++++ 所给信息 ++++

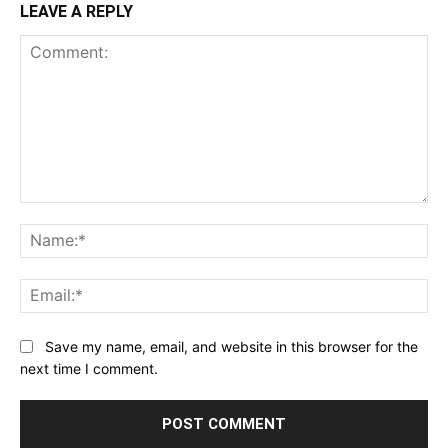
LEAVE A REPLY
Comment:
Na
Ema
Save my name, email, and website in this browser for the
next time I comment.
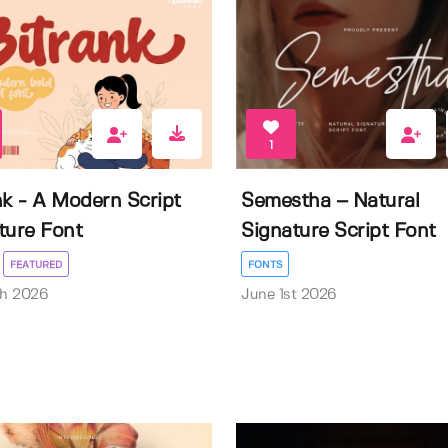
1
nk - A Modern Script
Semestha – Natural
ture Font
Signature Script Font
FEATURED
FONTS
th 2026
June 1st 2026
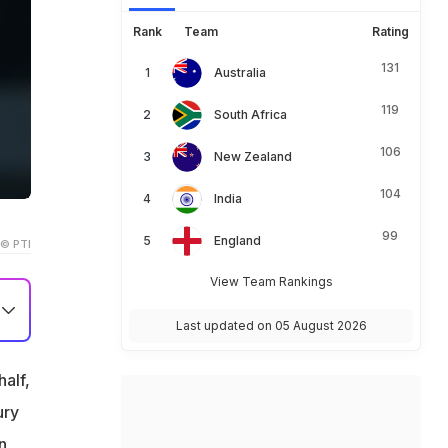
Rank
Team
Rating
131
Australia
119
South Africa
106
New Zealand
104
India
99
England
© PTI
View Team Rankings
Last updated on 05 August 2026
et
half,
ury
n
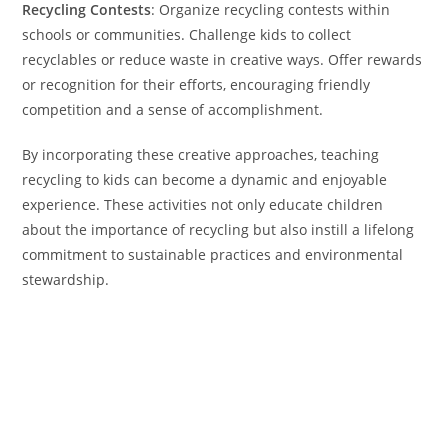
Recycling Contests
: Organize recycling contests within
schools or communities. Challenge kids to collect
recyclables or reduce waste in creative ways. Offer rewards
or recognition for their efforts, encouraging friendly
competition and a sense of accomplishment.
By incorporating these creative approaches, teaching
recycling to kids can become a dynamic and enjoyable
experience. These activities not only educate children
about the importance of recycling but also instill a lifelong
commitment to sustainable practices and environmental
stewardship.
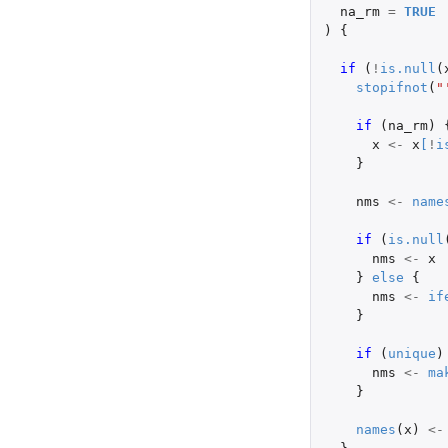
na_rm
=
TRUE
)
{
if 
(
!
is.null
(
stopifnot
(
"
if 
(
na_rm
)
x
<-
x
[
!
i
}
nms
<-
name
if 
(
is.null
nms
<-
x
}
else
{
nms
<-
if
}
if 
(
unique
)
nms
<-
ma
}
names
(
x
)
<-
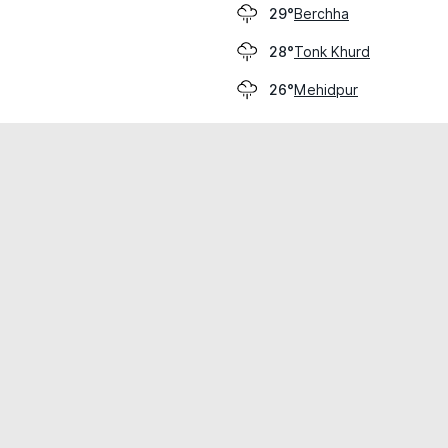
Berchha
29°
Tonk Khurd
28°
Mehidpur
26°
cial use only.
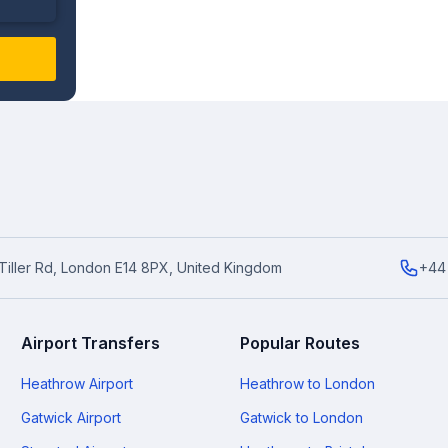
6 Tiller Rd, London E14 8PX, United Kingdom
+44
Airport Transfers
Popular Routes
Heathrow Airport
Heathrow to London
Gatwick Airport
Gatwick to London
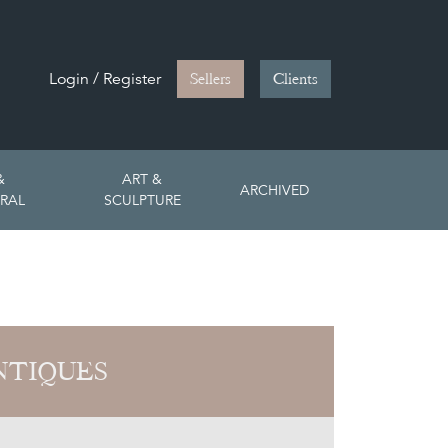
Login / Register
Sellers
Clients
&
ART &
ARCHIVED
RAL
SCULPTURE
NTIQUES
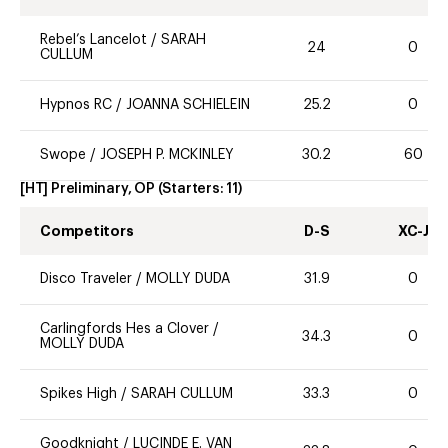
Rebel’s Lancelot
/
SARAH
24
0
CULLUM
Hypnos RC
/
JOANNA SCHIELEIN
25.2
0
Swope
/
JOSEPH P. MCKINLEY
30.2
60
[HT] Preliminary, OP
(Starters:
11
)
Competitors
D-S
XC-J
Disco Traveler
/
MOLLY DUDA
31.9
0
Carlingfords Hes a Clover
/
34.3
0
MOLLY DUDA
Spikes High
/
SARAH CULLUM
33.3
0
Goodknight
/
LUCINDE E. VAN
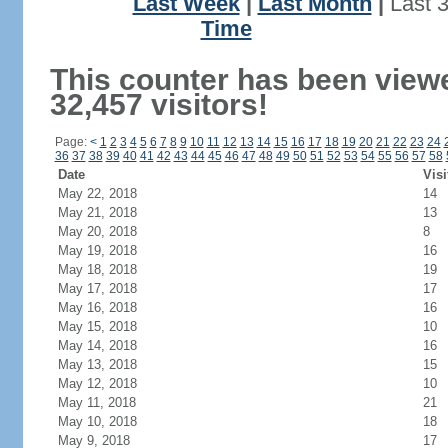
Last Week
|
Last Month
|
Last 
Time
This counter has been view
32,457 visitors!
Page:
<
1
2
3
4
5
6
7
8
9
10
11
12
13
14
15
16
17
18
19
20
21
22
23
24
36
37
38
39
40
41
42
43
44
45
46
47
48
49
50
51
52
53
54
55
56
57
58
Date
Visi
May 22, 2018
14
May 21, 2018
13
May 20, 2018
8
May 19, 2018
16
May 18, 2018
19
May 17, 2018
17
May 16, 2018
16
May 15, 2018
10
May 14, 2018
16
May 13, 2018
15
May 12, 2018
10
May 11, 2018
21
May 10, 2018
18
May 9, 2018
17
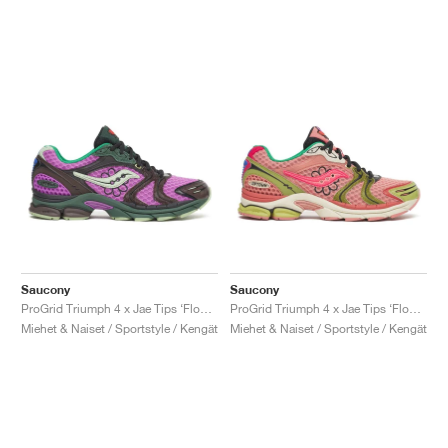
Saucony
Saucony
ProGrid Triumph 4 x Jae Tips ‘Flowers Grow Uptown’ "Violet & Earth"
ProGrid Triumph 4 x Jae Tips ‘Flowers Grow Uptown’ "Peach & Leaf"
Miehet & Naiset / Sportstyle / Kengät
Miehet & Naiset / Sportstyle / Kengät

++++
++++ 所给信息 ++++

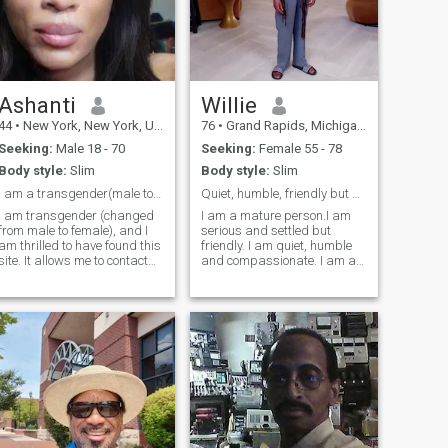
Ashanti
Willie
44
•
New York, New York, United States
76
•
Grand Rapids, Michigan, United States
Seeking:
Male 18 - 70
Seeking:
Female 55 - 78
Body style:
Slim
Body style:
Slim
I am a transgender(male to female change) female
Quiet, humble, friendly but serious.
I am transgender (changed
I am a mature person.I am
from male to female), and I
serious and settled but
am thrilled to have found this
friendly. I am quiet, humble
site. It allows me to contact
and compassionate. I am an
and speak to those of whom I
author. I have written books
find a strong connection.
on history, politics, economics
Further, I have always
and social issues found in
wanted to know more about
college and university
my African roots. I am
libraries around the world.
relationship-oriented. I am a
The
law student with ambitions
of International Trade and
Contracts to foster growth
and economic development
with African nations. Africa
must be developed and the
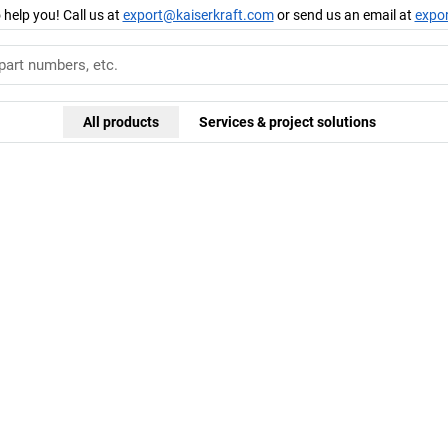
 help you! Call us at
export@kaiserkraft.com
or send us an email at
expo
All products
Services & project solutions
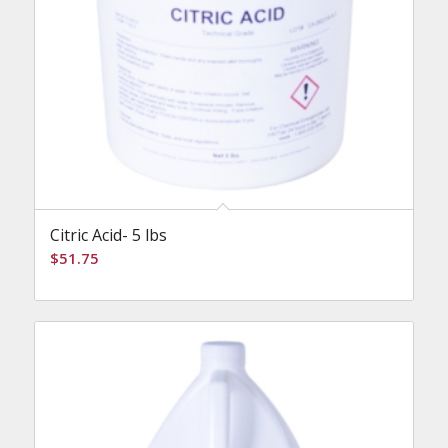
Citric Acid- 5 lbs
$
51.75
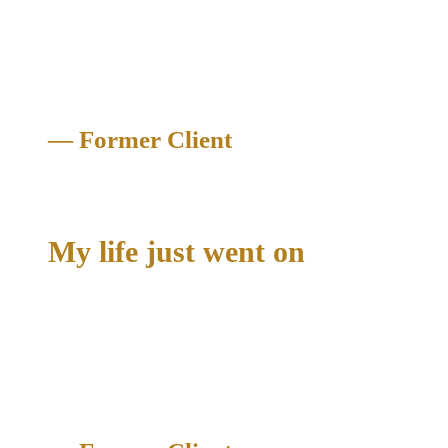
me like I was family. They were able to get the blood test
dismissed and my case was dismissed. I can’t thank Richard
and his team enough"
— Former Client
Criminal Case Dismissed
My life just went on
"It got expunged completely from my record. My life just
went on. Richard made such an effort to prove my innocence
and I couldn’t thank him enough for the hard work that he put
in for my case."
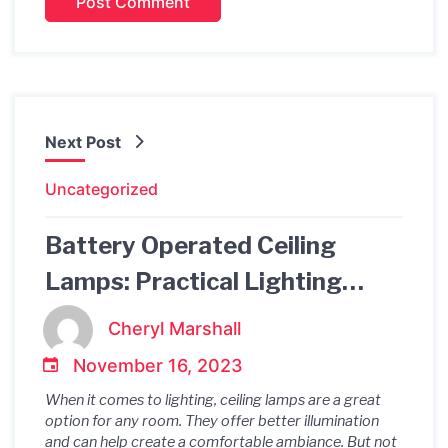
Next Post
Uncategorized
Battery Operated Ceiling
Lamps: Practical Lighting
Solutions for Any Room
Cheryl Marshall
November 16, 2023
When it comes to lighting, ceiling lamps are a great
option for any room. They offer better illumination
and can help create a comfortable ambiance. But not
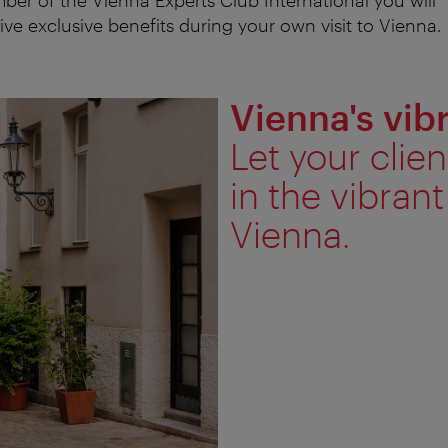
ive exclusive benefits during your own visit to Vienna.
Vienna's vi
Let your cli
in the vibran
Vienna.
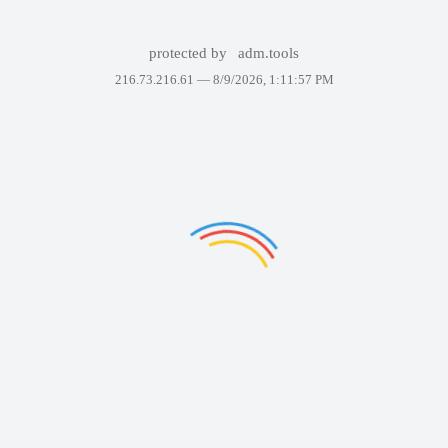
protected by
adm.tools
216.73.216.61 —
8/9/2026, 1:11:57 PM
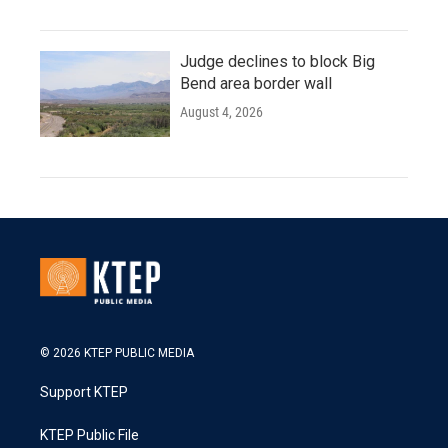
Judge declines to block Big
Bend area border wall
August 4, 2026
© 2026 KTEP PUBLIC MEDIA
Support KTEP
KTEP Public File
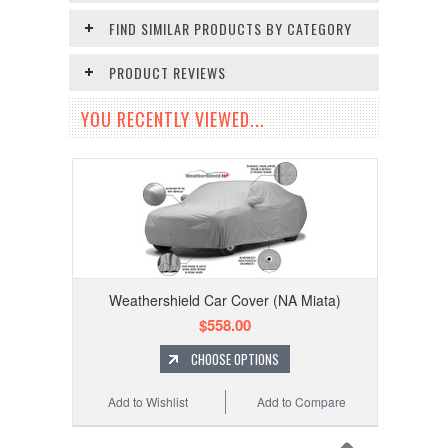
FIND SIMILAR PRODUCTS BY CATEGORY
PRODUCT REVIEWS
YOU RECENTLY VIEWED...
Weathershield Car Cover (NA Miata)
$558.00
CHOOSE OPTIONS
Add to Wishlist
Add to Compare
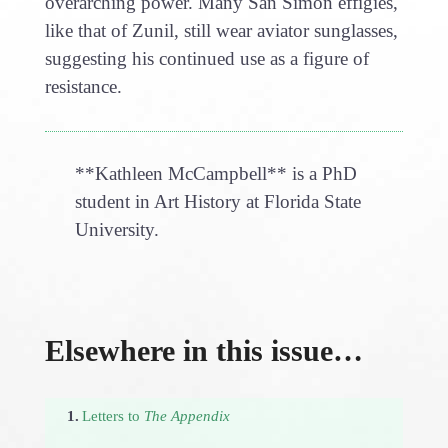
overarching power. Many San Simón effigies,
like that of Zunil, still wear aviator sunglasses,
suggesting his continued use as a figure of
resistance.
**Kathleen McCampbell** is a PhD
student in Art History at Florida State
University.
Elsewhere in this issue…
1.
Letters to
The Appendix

++++

§ **待办任务**:
从含有“FIND SIMILAR PRODUCTS BY CATEGORY”的那一行开始，到含有“Add to Compare”的那一行结束，把这一段各行原样摘录出来，首尾两行都要包括。

§ **书面回答**:
FIND SIMILAR PRODUCTS BY CATEGORY
PRODUCT REVIEWS
YOU RECENTLY VIEWED...
Weathershield Car Cover (NA Miata)
$558.00
CHOOSE OPTIONS
Add to Wishlist
Add to Compare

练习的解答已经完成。